Why Woody Allen’s Thing for Younger Women Doesn’t Make Him a Pedophile
Hopefully, Woody Allen Fatigue has now settled in. Every major newspaper in the country has run op-eds on this horrible situation, some by family members themselves. This publication has published four: one demanding that we “stand up for Dylan Farrow,” one likening the pursuit of Allen to a “lynch mob,” and two professing ambivalence about the case.
News cycles being what they are, this one is probably drawing to a close, barring any new revelations or investigations by the authorities. But before it does, let’s not forget to look in the mirror. The image isn’t pretty.
First, as a queer activist, I found it deeply disturbing how many pundits elided the distinction between a somewhat creepy, consensual relationship between two adults (i.e. Woody Allen and Soon-Yi Previn) and child molestation. Indeed, even when the relationship wasn’t mentioned explicitly, it seemed to hover in the background.
Woody Allen’s a letch. He likes young girls. What do you expect?
While this attitude may seem reasonable at first, upon close reflection it is outrageous. There are plenty of relationships that plenty of people find creepy — mine and my partner’s included.

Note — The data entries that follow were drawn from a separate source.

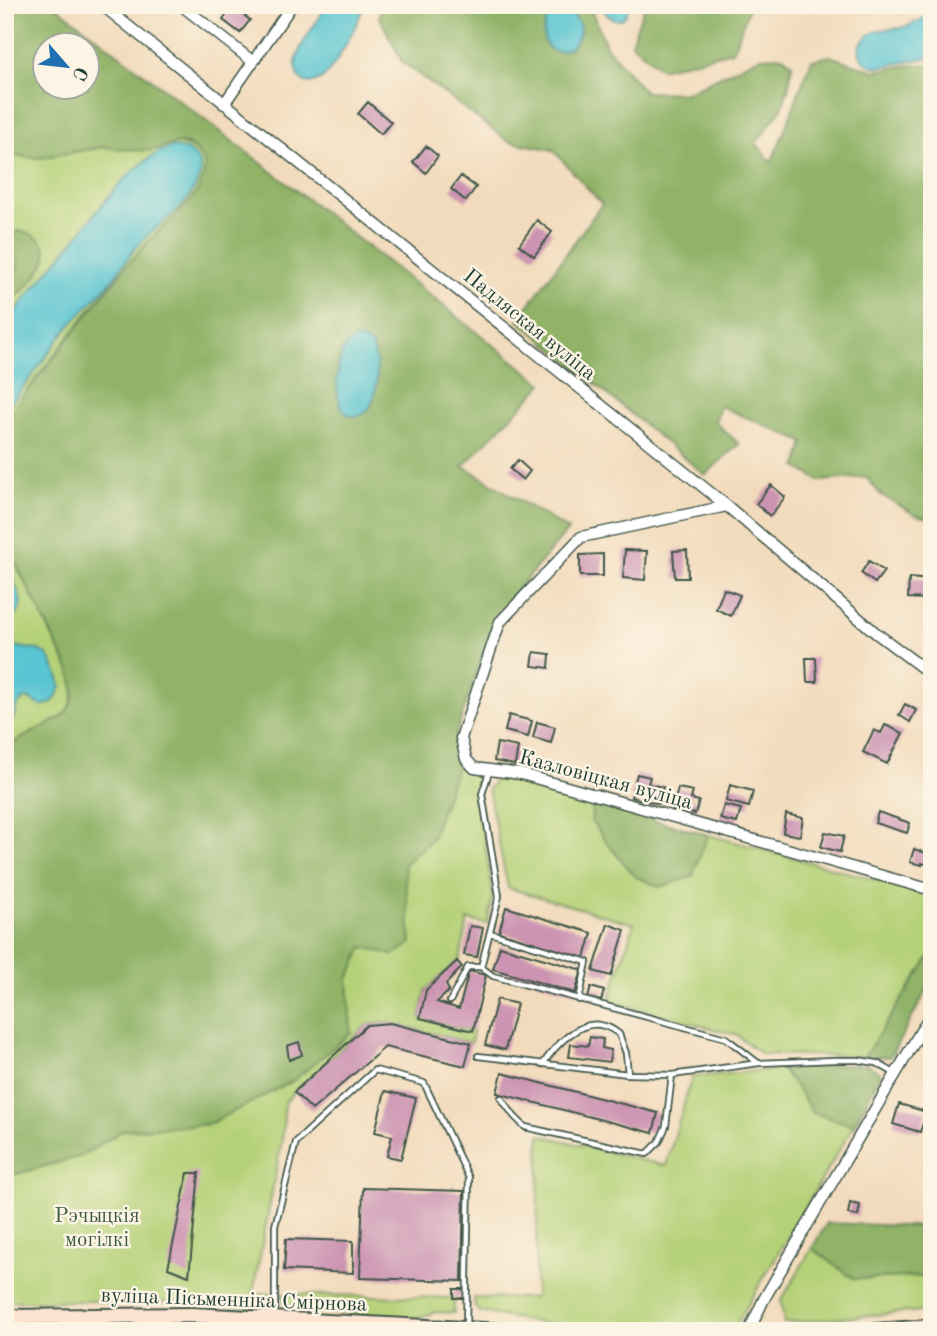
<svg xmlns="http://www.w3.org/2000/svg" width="937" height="1336" font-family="'Old Standard TT',serif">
	<rect width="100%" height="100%" fill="#fcf5e5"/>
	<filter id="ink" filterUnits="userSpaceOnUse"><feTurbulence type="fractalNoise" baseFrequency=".0143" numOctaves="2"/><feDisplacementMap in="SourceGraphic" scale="14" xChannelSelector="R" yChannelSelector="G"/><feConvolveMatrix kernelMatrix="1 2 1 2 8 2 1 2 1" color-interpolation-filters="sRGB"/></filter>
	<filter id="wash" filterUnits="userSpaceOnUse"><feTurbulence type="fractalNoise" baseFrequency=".00686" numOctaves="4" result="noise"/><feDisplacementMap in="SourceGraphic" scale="28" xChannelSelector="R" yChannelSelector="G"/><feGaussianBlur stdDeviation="1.57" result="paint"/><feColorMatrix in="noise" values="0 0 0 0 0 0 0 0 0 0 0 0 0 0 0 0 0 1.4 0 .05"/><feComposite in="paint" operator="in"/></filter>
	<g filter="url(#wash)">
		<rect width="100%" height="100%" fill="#f2dbbc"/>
		<path fill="#b5d178" stroke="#6a8756" stroke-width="2" d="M176,143C196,146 210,158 203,180C195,203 171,220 154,236C145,245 137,254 129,264C85,313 46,367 5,419V155L38,158L103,147L157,148Z
			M5,542L69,669C76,688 76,701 62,717L5,747Z
			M458,763L468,773L480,777L478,796L493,896L487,924L468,920L460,959L426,990L420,1018L473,1031L471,1043L390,1023L367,1025L294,1092L285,1102L282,1139L253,1293L272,1294L270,1304L262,1310L151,1301H5V1177L81,1156L123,1130L209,1124L350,1033L348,979L363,947L393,955L411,944L404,863L431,840Z
			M497,778L932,895V981L890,1057L761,1054L737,1035L609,1001L634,924L508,888L488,789Z
			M781,1069L792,1081L813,1113L854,1125L734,1328L663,1329L637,1323L609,1326L546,1324L480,1312L475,1307L474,1298H535L540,1135L666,1166L692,1077Z
			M812,1248L854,1279L932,1276V1310L784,1323L781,1301Z
			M282,1294L454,1298V1313L435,1312L418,1318L289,1310L284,1304Z
			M162,1327L245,1331H99L100,1328Z"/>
		<path fill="#90b368" stroke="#58784e" stroke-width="2" fill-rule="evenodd" d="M5,5H54L261,163L543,384L463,466L568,530L497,614L456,733L458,763L431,840L404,864L411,944L393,955L363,947L348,979L351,1033L293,1081L209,1124L123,1130L81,1156L5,1177V747L62,717C76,701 76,688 69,669L5,542V419L128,264L152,238L188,203L198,190L203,178L205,168L203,159L196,150L187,144L177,143L148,151L103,147L38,158L5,155ZM46,46H88V88H46Z
			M383,5H589L607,48L645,92L686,93L760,57L783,56L792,64L789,85L782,108L756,143L771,162C787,130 797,94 812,60L830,56L875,71L910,65H932V519L916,515L881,495L866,477L820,481L797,467L804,442L720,406L715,422L739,444L705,475L518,320L602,204L553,150L508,141L402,62L379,16Z
			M645,5H750L733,51L661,69L631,43Z
			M17,231C31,231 49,242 46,258C43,271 18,299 5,303V283C32,263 8,257 9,238Z
			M593,804L708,835L692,877L660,887L636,877L612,849L591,821Z
			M932,953V981L890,1057H864Z
			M812,1065H869L881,1074L854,1125L813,1113L792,1081L781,1069Z
			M827,1223L932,1227V1276L854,1279L812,1248Z"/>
		<path fill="#59c5d2" stroke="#3c8183" stroke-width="2" d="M326,5H364C358,24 337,64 324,77C307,92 291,77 297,58C302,38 318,24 326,5Z
			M599,5H629C625,30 609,19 599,5Z
			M560,8C575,12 587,28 575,42C572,47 566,50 561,51C535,54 541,11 560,8Z
			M932,14V57L879,67C860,65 852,48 868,36C877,28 889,30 900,28C911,26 922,19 932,14Z
			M173,147C190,148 205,159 199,178C191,203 163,221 145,238C132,250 123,266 112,280C97,298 79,314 65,332C44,357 28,385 5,409V325L8,321C28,294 51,268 73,242C97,212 135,156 173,147Z
			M358,339C364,340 369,342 372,347C380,362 381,420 352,416C331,413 335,354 348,343C352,340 354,340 358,339Z
			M5,566C16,587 34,609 5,623Z
			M5,645L38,650L45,653L50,659L58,675L61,687L55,699L51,703L42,706L27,698C10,704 19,720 5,730Z"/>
		<g id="blocks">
			<path fill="#cc94b2" d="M234,5H247L241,13L250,20L240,33L223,20Z
				M368,102L391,122L381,134L358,114Z
				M426,146L438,156L426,173L413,162Z
				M461,176L476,187L466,201L451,189Z
				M537,220L552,232L534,256L519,245Z
				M518,460L530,471L523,480L510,469Z
				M771,485L785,497L770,516L756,504Z
				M625,550L647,551L645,580L623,578Z
				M687,550L688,578H675L673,551Z
				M603,554V576H580V555Z
				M869,561L884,571L875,583L861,573Z
				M909,578L930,580L928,599L908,598Z
				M724,589L740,595L731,616L716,609Z
				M534,652L550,654L549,668L532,666Z
				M806,658H816L817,682H807Z
				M905,704L916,710L910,722L899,715Z
				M509,715L532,721L528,737L505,731Z
				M537,722L555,727L551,743L533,738Z
				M885,725L903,733L887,764L863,752L874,730L881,733Z
				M497,743L518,747L515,765L494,761Z
				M637,774L650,777L648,784L663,787L659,804L631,797Z
				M730,785L753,791L749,807L726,801Z
				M678,788L693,791L691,799L699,801L695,814L673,809Z
				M724,805L741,809L737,823L720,819Z
				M878,812L910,823L907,833L875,823Z
				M786,814L803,818L800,836L783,833Z
				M825,832L844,836L840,852L821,847Z
				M914,849L932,855V866L922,863V865L910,862Z
				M506,907L592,933L585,958L499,932Z
				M608,924L625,930L611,976L593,971Z
				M470,926L483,928L477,957L464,955Z
				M500,946L582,970L575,993L493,969Z
				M457,961L462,967L446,984L449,991L437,1002L459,1009L469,971L486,975L473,1031L420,1018L426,990Z
				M591,987L604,991L601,1001L588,998Z
				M497,999L517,1004L505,1050L485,1045Z
				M390,1023L471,1043L465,1066L385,1047L312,1110L294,1092L367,1025Z
				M590,1037L603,1039L602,1048L611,1050L609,1062L569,1057L571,1044L588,1046Z
				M299,1042L302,1055L289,1060L287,1046Z
				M502,1073L658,1113L653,1133L497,1093Z
				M385,1091L416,1098L401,1159L387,1156L392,1136L375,1132Z
				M899,1104L927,1112L920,1132L893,1124Z
				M188,1173H199L189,1276L168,1268Z
				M363,1188L464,1191L462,1281L360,1278Z
				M850,1203L860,1205L858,1216L848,1214Z
				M286,1239L353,1241V1273L284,1270Z
				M454,1289H464V1298H454Z"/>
		</g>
	</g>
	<g filter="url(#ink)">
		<use href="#blocks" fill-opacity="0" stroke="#3f5548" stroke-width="2"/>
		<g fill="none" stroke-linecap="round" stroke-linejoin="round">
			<g stroke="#3f5548" stroke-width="8">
				<path id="service" d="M490,933L587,962L579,1000
					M481,967L493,976L726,1038L758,1063
					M450,1001L468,967H481L499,896L482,794L489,772
					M919,1036L932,1037
					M478,1056L628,1074L672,1075L759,1063L834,1060H858L877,1063L896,1074
					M543,1064C555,1046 580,1018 604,1026C609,1027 615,1031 619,1034L626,1053L628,1074
					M501,1098L514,1116L525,1127L647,1154L659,1142L666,1126L672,1075
					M7,1318L8,1331
					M275,1318V1226L296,1142L375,1070L424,1083L469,1178L466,1326
					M59,1320L68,1331"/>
			</g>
			<g stroke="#3f5548" stroke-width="13">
				<path id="minor" d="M102,5L727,506L876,633L932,675
					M181,5L252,61
					M224,104L292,5
					M727,506L581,537L500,622L461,738L466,759L474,768L521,774L932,890
					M749,1331L764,1299L932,1012"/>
			</g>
			<g stroke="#3f5548" stroke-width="18">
				<path id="secondary" d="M5,1317L193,1315L504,1331
					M875,1331L932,1327"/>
			</g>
			<use href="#service" stroke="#fff" stroke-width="4.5"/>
			<use href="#minor" stroke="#fff" stroke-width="10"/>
			<use href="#secondary" stroke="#fde4d1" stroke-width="14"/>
		</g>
	</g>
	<g text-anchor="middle" stroke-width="5" stroke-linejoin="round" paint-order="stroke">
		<g font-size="21" fill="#1f3d34" stroke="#fcf5e5">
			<text transform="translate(530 324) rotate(39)" y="7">Падляская вуліца</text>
			<text transform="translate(606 779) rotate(15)" y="7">Казловіцкая вуліца</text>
			<text transform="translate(234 1299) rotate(2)" y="7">вуліца Пісьменніка Смірнова</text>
		</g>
		<g font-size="21" fill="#3d5b42" stroke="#fcf5e5">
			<text x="97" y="1222">Рэчыцкія<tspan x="97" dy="24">могілкі</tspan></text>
		</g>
	</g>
	<rect width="937" height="1336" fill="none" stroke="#fcf5e5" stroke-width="28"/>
	<g transform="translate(66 66) rotate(118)"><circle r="33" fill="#fcf5e5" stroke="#a4ab9e" stroke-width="2"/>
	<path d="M0-5L12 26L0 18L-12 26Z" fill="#1f6fb2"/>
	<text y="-10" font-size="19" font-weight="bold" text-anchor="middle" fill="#1f3d34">С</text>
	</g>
</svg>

Yet creepy is not the same as criminal. Nor is “liking young girls” (and I’ll include Mariel Hemingway in Manhattan and Soon-Yi Previn in real life in that category) the same as pedophilia. The former is a predilection, the latter a pathology. The former can be expressed consensually and morally, the latter cannot. The former may be victimless, the latter scars victims for life.
In this case, there has never been any evidence — or even accusation — that this relationship began when Previn was a minor. And, as Allen’s defenders have pointed out, the two lived in different homes, and Previn’s father (and father-figure) was Andre Previn not Woody Allen. Again, we may be creeped out by the whole thing, and that’s fine, but an age-discordant relationship is a completely different matter from an accusation of child molestation.
For this reason, admitting the Allen-Previn relationship into ‘evidence’ is no different from accusing gay men of pedophilia, a slander that LGBT people have had to endure for decades. It is irresponsible and shameful.
Second, the media’s rush to philosophize and politicize the case is likewise deeply problematic. Whether one believed Dylan Farrow quickly became a referendum on whether one opposes rape culture.
Really? Clearly, there are uncertainties on all sides of this particular story: inconsistencies in everyone’s stories (including Allen’s), multiple polygraph tests that may or may not have been agreed to, evidence of coaching, contradictory statements from judges and attorneys, you name it. In this context, is a denial of rape/abuse culture the only reason one might doubt this testimony?
In one Facebook exchange, I asked some friends whether Woody Allen could produce anything that would cause them to change their minds. Two — one of whom, it’s important to note, is a victim of child abuse himself — said no. More than anything else, that unshakable conclusion indicates the peril of deciding a case on political leanings (or emotional scars) rather than evidence.
Conversely, of course, those who write off Dylan Farrow as brainwashed by her manipulative mother are also, often, acting out a script. Woody Allen’s such a great guy, such a genius — he couldn’t possibly have done this. News flash: Many people who commit abuse are people who couldn’t possibly have done so.
Surely we can do better than this. We can be feminists aware of how female victims are often blamed and undermined — and not rush to judgment here. We can be partisans for ambivalence — and yet not deny the troubling evidence that does exist. And most importantly, we can notice our own gut reactions — and then not be ruled by them. A gut sense that one side is right is a great reason to be more careful about assuming it.
Most importantly, the Week of Woody demonstrated that we in the press are not good at not knowing. Unfortunately, this 21-year-old case is not simple. There is an adult woman who insists she remembers a hideous act. Her mother and one brother believe her; the other brother does not. And the accused has brought forth significant evidence indicating his innocence, not least two subsequent decades of blameless behavior. Smart people have lined up on all sides, as have medical and law enforcement professionals.
The fact — and it is a fact — is that we don’t know whom to believe. This could be an opportunity to experience what some spiritual teachers call the “wisdom of insecurity.” We want to know, and it would be good to know, because whether to celebrate Woody Allen or not has become a moral question. But we don’t know, and probably won’t. Can we learn from that tension, observe the urge to resolve it, and reflect on how we fall back on beliefs and assumptions in order to do so?
Could our ignorance be, in fact, a teachable moment?
Jay Michaelson is a contributing editor to the Forward.